* What you have to do
Produce a verbatim copy of the following records, leaving out all pictures.

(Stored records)
────────────────────

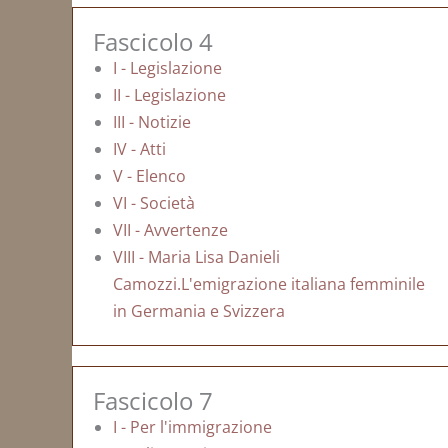
Fascicolo 4
I - Legislazione
II - Legislazione
III - Notizie
IV - Atti
V - Elenco
VI - Società
VII - Avvertenze
VIII - Maria Lisa Danieli
Camozzi.L'emigrazione italiana femminile
in Germania e Svizzera
Fascicolo 7
I - Per l'immigrazione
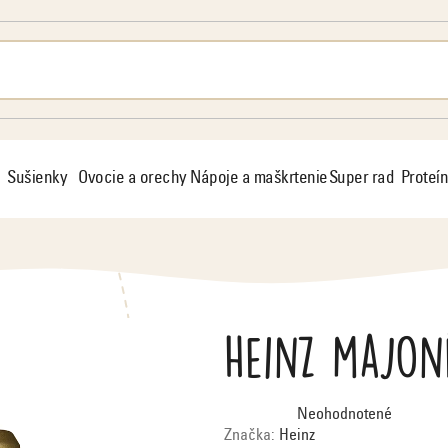
Sušienky
Ovocie a orechy
Nápoje a maškrtenie
Super rad
Proteín
Heinz majon
Priemerné
Neohodnotené
hodnotenie
produktu
Značka:
Heinz
je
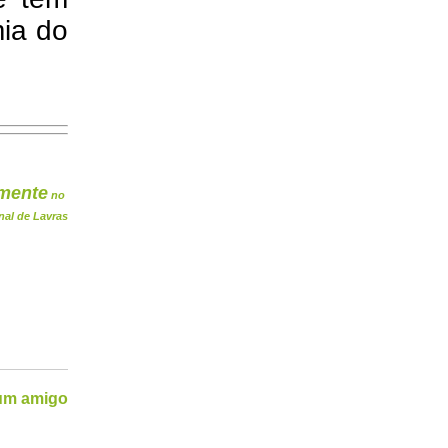
ia do
mente
no
nal de Lavras
 um amigo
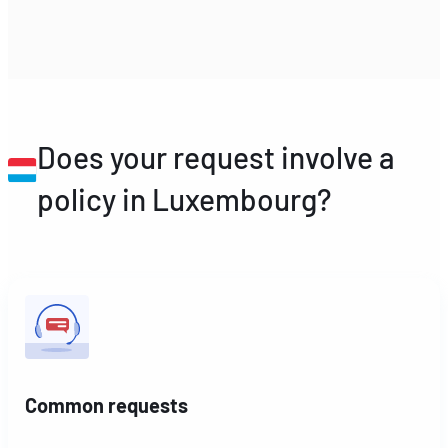
Does your request involve a
policy in Luxembourg?
Common requests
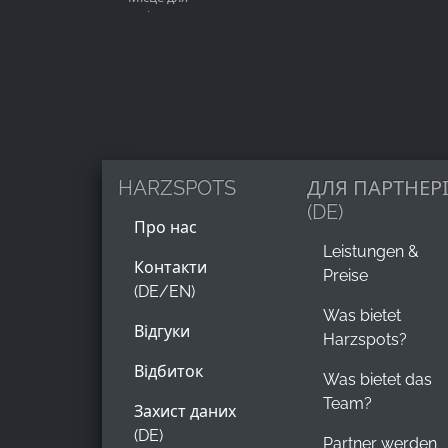
паління на
Name:
вулиці
_ga, _gid, _gac_gb_
Provider:
Google LLC
Purpose:
Збір статистики про використання
веб-сайту
HARZSPOTS
ДЛЯ ПАРТНЕР
(DE)
Cookie
Про нас
duration:
Leistungen &
24 години - 2 роки
Контакти
Preise
(DE/EN)
Was bietet
Відгуки
Harzspots?
Відбиток
Was bietet das
Team?
Захист даних
(DE)
Partner werden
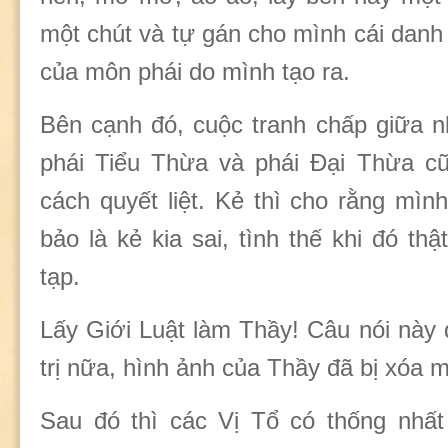
một chút và tự gán cho mình cái danh
của môn phái do mình tạo ra.
Bên cạnh đó, cuộc tranh chấp giữa 
phái Tiểu Thừa và phái Đại Thừa c
cách quyết liệt. Kẻ thì cho rằng mìn
bảo là kẻ kia sai, tình thế khi đó thậ
tạp.
Lấy Giới Luật làm Thầy! Câu nói này 
trị nữa, hình ảnh của Thầy đã bị xóa mấ
Sau đó thì các Vị Tổ có thống nhất 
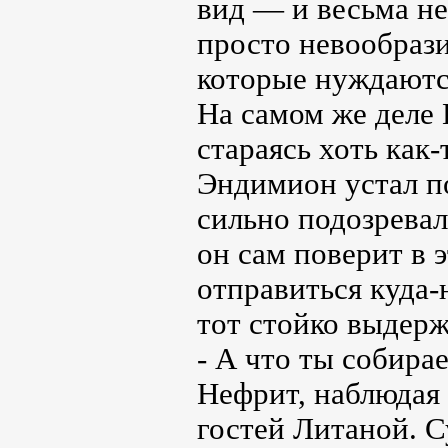
вид — и весьма не
просто невообрази
которые нуждаютс
На самом же деле 
стараясь хоть как-
Эндимион устал по
сильно подозревал,
он сам поверит в 
отправиться куда-
тот стойко выдерж
- А что ты собир
Нефрит, наблюдая
гостей Литаной. 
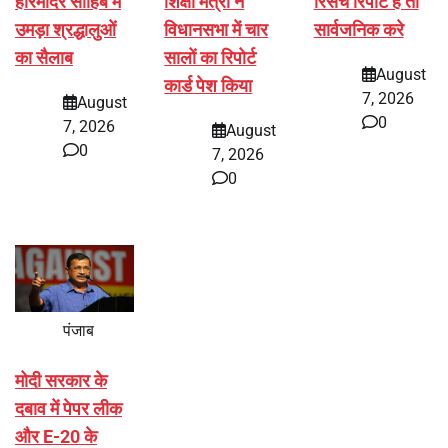
हरिमंदिर साहिब में
शिक्षा मंत्री ने
रिसर्च रिपोर्ट है तो
उमड़ा श्रद्धालुओं
विधानसभा में चार
सार्वजनिक करे
का सैलाब
सालों का रिपोर्ट
August
कार्ड पेश किया
7, 2026
August
0
7, 2026
August
0
7, 2026
0
पंजाब
मोदी सरकार के
दबाव में पेपर लीक
और E-20 के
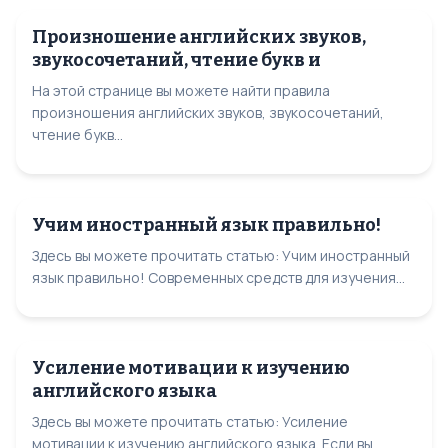
Произношение английских звуков,
звукосочетаний, чтение букв и
На этой странице вы можете найти правила
произношения английских звуков, звукосочетаний,
чтение букв...
Учим иностранный язык правильно!
Здесь вы можете прочитать статью: Учим иностранный
язык правильно! Современных средств для изучения...
Усиление мотивации к изучению
английского языка
Здесь вы можете прочитать статью: Усиление
мотивации к изучению английского языка. Если вы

────────────────────

* Response area
Fascicolo 4
I - Legislazione
II - Legislazione
III - Notizie
IV - Atti
V - Elenco
VI - Società
VII - Avvertenze
VIII - Maria Lisa Danieli
Camozzi.L'emigrazione italiana femminile
in Germania e Svizzera
Fascicolo 7
I - Per l'immigrazione
Sušienky
Ovocie a orechy
Nápoje a maškrtenie
Super rad
Proteín
Heinz majon
Priemerné
Neohodnotené
hodnotenie
produktu
Značka:
Heinz
je
ia do
mente
no
nal de Lavras
 um amigo
Does your request involve a
policy in Luxembourg?
Common requests
паління на
Name:
вулиці
_ga, _gid, _gac_gb_
Provider:
Google LLC
Purpose:
Збір статистики про використання
веб-сайту
HARZSPOTS
ДЛЯ ПАРТНЕР
(DE)
Cookie
Про нас
duration:
Leistungen &
24 години - 2 роки
Контакти
Preise
(DE/EN)
Was bietet
Відгуки
Harzspots?
Відбиток
Was bietet das
Team?
Захист даних
(DE)
Partner werden
một chút và tự gán cho mình cái danh
của môn phái do mình tạo ra.
Bên cạnh đó, cuộc tranh chấp giữa 
phái Tiểu Thừa và phái Đại Thừa c
cách quyết liệt. Kẻ thì cho rằng mìn
bảo là kẻ kia sai, tình thế khi đó thậ
tạp.
Lấy Giới Luật làm Thầy! Câu nói này 
trị nữa, hình ảnh của Thầy đã bị xóa mấ
Sau đó thì các Vị Tổ có thống nhất 
вид — и весьма не
просто невообрази
которые нуждаютс
На самом же деле 
стараясь хоть как-
Эндимион устал по
сильно подозревал,
он сам поверит в 
отправиться куда-
тот стойко выдерж
- А что ты собир
Нефрит, наблюдая
гостей Литаной. 
हरिमंदिर साहिब में
शिक्षा मंत्री ने
रिसर्च रिपोर्ट है तो
उमड़ा श्रद्धालुओं
विधानसभा में चार
सार्वजनिक करे
का सैलाब
सालों का रिपोर्ट
August
कार्ड पेश किया
7, 2026
August
0
7, 2026
August
0
7, 2026
0
पंजाब
मोदी सरकार के
दबाव में पेपर लीक
और E-20 के
Произношение английских звуков,
звукосочетаний, чтение букв и
На этой странице вы можете найти правила
произношения английских звуков, звукосочетаний,
чтение букв...
Учим иностранный язык правильно!
Здесь вы можете прочитать статью: Учим иностранный
язык правильно! Современных средств для изучения...
Усиление мотивации к изучению
английского языка
Здесь вы можете прочитать статью: Усиление
мотивации к изучению английского языка. Если вы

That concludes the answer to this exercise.